=== Task data ===
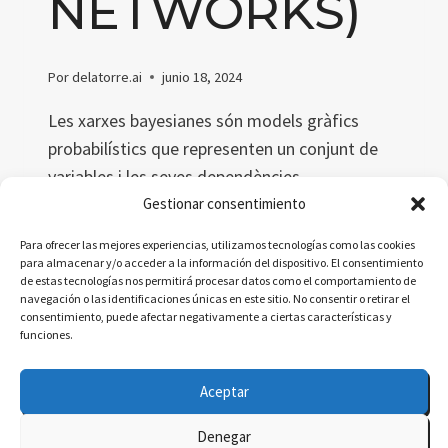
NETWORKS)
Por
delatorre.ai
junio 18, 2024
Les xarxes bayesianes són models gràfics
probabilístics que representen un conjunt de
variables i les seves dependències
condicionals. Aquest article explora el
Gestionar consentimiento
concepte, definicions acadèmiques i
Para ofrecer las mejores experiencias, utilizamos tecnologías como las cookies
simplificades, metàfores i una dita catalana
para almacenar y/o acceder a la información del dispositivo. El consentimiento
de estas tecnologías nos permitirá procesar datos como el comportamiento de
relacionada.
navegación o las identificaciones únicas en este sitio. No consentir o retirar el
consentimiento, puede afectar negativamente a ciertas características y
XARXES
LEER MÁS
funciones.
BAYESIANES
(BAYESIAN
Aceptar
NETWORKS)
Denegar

...

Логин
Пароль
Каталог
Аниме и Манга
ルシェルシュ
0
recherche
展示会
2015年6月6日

=== Exercise directions ===
Pick out each line in the rows above that contains the word "tecnologías", and copy those lines.

=== Your response ===
Para ofrecer las mejores experiencias, utilizamos tecnologías como las cookies
de estas tecnologías nos permitirá procesar datos como el comportamiento de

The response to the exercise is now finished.